For my part, I greatly enjoyed this book. I liked the way that Kim Stanley Robinson draws out an argument that addressing climate change will require not simply the spending of money or the passing of laws, but a complete reordering of society and its values ('What's good for the land is good for us'). At one level that makes it all seem even more daunting: at another it's a radical vision that feels achievable, paradoxically, not in spite of, but because of, the size of the task.
I also enjoyed Mary Murphy's evolving quest, throughout this book, for the strongholds of power - pursuing the leaders, the legislators, the bankers, the economists (dismissed pretty scathingly) who all seem to shuffle off responsibility to others, combining handwriting with adroit passing on of the problem. To a degree, Murphy's approach correspondingly evolves into a kind of administrative ju-jitsu, using the system's flaws themselves for leverage on the problem.
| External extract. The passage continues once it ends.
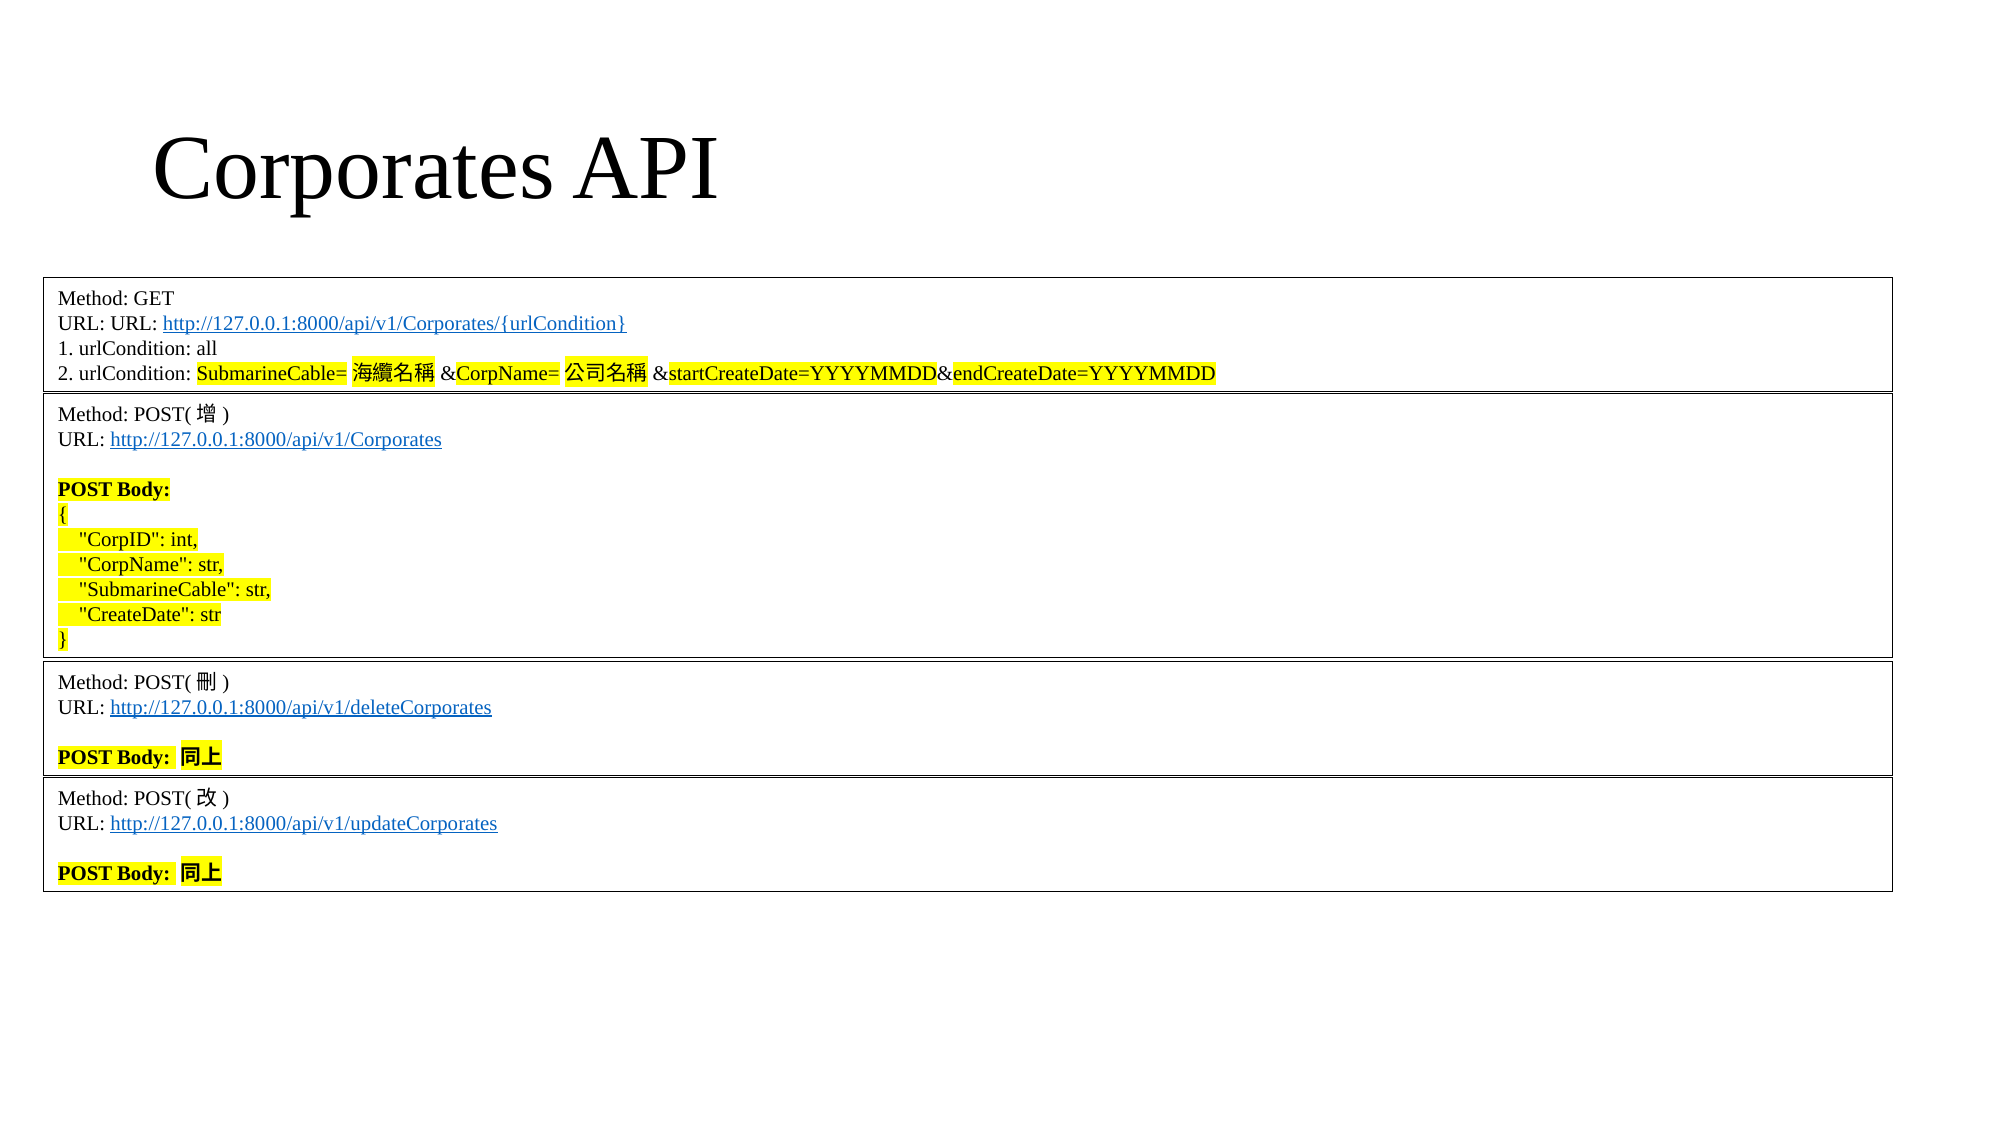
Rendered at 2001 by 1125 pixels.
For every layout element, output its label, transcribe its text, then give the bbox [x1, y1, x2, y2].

Is that feasible in reality? I don't know, any more than I know whether the idea of pumping out the water from the base of a glacier, to prevent it lubricating the ice and to slow down the rate of flow, is feasible. Thy book seems to have some good ideas which sound plausible, but I'm not a banker, I'm not an engineer, I don't know.
All this may make The Ministry for the Future sound very dry, and indeed it is overwhelmingly factual, until the last 50 pages or so. But that's not so say there isn't excitement, even drama and danger here. A section towards the middle where Murphy is forced to trek through the alps at night (she's no climber) is a tense and beautifully described mini adventure. There are human-scale tragedies here alongside the planetary ones, even if they play a rather minor role in the book.
Above all I think this book does convey a sense of hope - something we certainly need right now. Remember, revolutions are built on hope - and if there's one thing this book does assume and, I think, go a fair way to establishing, it's the radical, the revolutionary, changes that are needed in the coming decades to avert catastrophe. So let's hang on to our hope!